• **PROMPT**:
Continue the comment thread on health care reform from the point where it stops.

• **SOURCE EXTRACT**:
Start of Block

Because they were so wise in Vietnam, Grenada, Watergate, Irangate, the JFK investigation, the invasions of Iraq and Afghanistan, the management of our southern border. Brilliant decision-making all round. Huzzah for the well-meaning bureaucrat!
Gog_Magog_Carpet_Reclaimers at March 18, 2010 11:05 PM
"That's the whole point of single-payer. Everyone pays in and everyone is covered for less cost."
Wow. Do you really think that? How do you have control over your money once you hand it over? Answer for me this big question:
Why should you pay for something you do not receive?
When you get used to this, you then fail to notice that your money is used for other things. It has already happened to you in tax programs and in medical care.
Radwaste at March 19, 2010 3:30 AM
Sabrina: "If health care is so great in Canada, why did Premier Danny Williams come down here to get treatment for his heart condition J, Jay, and Dax?"
Actually, his heart condition was very solvable up here. Turns out that he went South because he decided he wanted a version of the surgery that's *higher* risk, but when successful leaves a smaller scar.
Most Canadian doctors don't much approve of doing a more dangerous procedure primarily for vanity's sake, and don't do it. Though some would, apparently, consider it for young women (presumably, unsightly boob-regions are a Terrible Thing and more important than the risk of a stroke...)
In short: Mr. Williams could have had the standard *recommended* (by the Society of Thoracic Surgeons, no less) procedure up here without a hitch.
Lauren at March 19, 2010 2:43 PM
Lauren... fair enough. Then why didn't he just come out and say that? Why all the damn secrecy about it?
But I still stand by my sentiment. If he could have gotten the surgery up there, then he should have. I What's good for the Goose, and all that...
Sabrina at March 19, 2010 2:58 PM
I support healthcare reform and the insurance companies have no one to blame but themselves for this. The CEOs did not get into insurance out of the goodness of their hearts. They did it for the mansions, yachts and limousines. If the law allows them away to have you pay in for years and years so they can cut you off when you need them most, they're going to do it. And they do. A friend of friend became HIV positive and predictably lost his insurance..."Gee...HIV is expensive to take care of. We didn't want to...like...pay for anything. Sheesh. What's up with that?"
He now has insurance with the state and pays 1000 a month for it.

End of Block

• **SUPPLIED MATERIAL**:
Start of Block

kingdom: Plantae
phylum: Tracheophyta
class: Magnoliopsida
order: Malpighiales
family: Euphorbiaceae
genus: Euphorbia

End of Block

• **YOUR RESPONSE**:
I have to hand it to the insurance companies. They did a good job on their shills, instilling fear in them. Here are the scumbaggers...er, I mean "teabaggers"...calling our elected representatives classy names, like "nigger" and "faggot."
Such class acts these teabaggers are! Our Founding Fathers, whose name the teabaggers appropriated, would be so proud.
Patrick at March 21, 2010 4:52 PM
Sorry forgot the link to HuffPo.
Patrick at March 21, 2010 4:53 PM
Patrick -
I've got $100 that says that both of them were plants or were never their and just made up by the media like the person (that was never there) who (didn't) yell "kill him!" at some Palin event.
When the HuffPo/DKos/FDL types can't get their enemies to cooperate with being as evil as they need them to be, they send in the plants.
You know this is true because every time one of their own shoves a shoe store in his face they start accusing Republicans of a false flag operation. And we both know the iron-clad law of liberalism: whatever a liberal accuses you of is something they either did or intend to do to you.
brian at March 21, 2010 8:13 PM
Oh, and Patrick -- once we end up with the progressive's wet dream of universal health coverage merely getting AIDS will be a felony, as will being obese, not wearing a seatbelt, or having sex without a condom.
If you think 20 years hence if the socialists get their way anyone with AIDS is going to get anything but a reserved suite in hospice, you're dreaming.
And I'll be classless shitheel just like those worthless shits on CNBC and ask you this: if I'm a teabagger, how's my balls taste, bitch?
Get used to it. Because the Democratic Party just signed it's suicide letter with this insane bill.